Print the lines of the listing exactly, starting with the line that contains "This is the" and ending with the line that contains "mapping onto the surface of the iconic", both included.

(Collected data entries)
- Opening Delimiter -

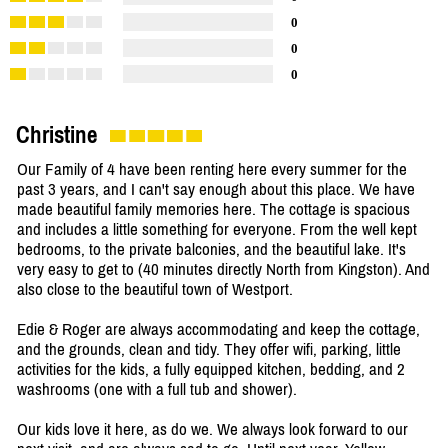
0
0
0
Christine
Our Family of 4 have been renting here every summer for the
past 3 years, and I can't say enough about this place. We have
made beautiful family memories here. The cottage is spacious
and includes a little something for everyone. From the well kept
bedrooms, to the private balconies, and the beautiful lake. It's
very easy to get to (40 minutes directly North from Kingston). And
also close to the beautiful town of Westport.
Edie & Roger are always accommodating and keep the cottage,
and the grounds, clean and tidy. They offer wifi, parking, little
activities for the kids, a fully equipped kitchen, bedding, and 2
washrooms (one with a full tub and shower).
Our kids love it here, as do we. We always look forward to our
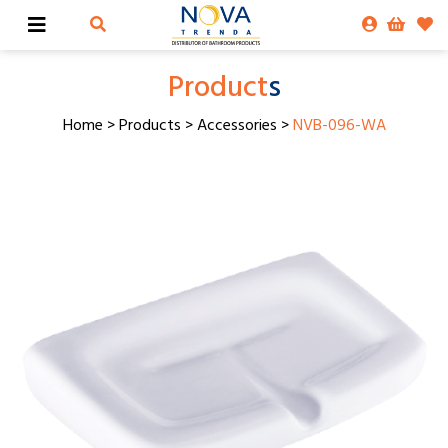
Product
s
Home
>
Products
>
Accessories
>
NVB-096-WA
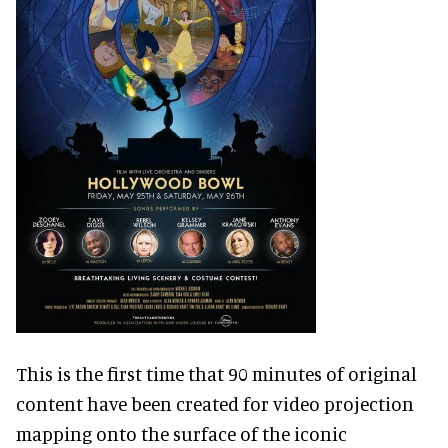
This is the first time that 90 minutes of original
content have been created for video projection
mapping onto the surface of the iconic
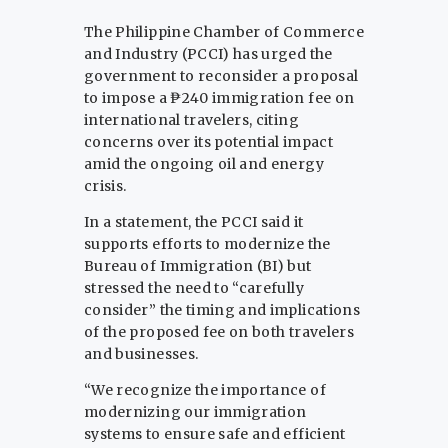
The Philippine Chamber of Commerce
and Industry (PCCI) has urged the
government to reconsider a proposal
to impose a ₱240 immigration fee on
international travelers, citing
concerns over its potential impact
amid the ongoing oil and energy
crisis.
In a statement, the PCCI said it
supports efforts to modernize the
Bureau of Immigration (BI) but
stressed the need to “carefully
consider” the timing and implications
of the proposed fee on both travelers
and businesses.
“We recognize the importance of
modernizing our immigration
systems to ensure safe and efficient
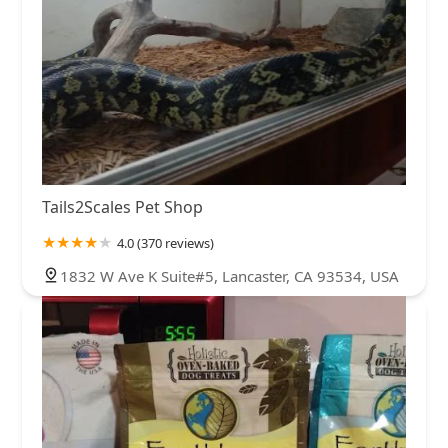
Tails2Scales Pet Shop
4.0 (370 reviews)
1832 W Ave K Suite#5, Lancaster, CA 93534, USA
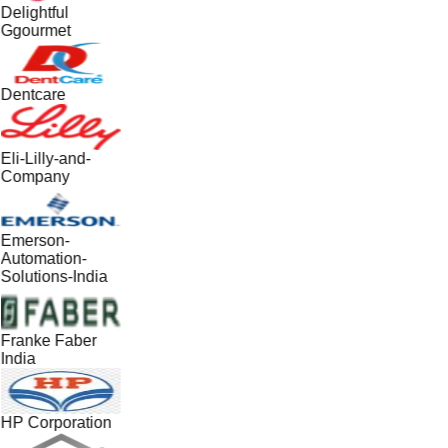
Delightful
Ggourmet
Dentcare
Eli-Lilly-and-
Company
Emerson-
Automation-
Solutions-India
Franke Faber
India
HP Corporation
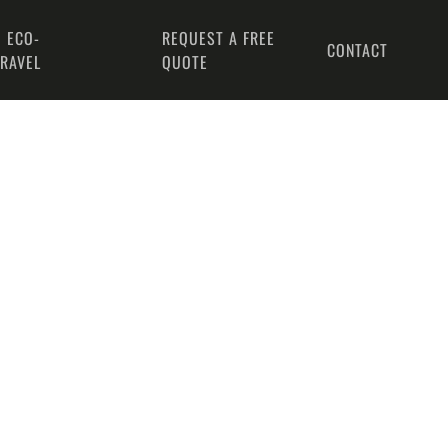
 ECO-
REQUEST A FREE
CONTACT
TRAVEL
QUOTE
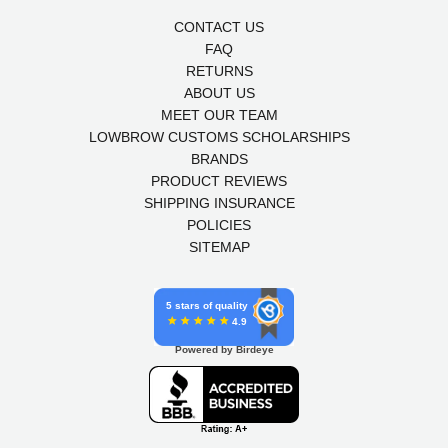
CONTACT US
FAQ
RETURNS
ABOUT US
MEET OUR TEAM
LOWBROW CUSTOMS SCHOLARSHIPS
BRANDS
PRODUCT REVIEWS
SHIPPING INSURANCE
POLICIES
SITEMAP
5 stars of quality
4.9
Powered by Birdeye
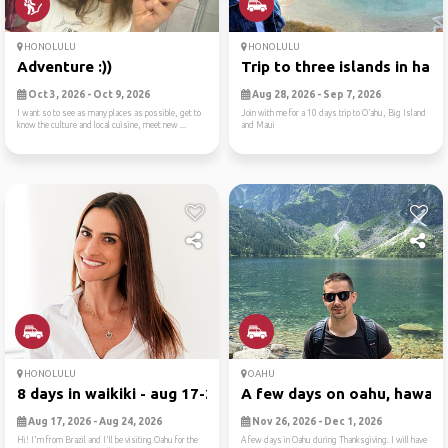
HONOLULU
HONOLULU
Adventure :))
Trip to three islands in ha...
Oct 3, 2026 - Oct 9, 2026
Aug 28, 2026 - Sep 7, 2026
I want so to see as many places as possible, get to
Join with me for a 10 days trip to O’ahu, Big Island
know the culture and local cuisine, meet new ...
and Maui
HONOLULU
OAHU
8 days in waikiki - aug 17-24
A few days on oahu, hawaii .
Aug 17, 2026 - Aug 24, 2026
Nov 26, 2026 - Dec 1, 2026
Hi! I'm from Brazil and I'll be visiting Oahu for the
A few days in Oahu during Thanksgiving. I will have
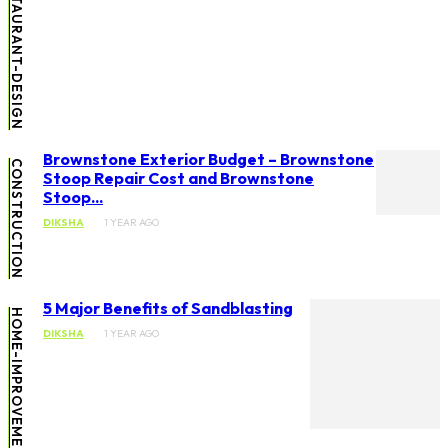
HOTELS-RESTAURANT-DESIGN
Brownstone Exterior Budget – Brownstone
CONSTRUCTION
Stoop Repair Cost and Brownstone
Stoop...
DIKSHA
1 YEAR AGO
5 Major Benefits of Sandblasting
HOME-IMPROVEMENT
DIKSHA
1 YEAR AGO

- Closing Delimiter -

## [Task result]
This is the first time that 90 minutes of original
content have been created for video projection
mapping onto the surface of the iconic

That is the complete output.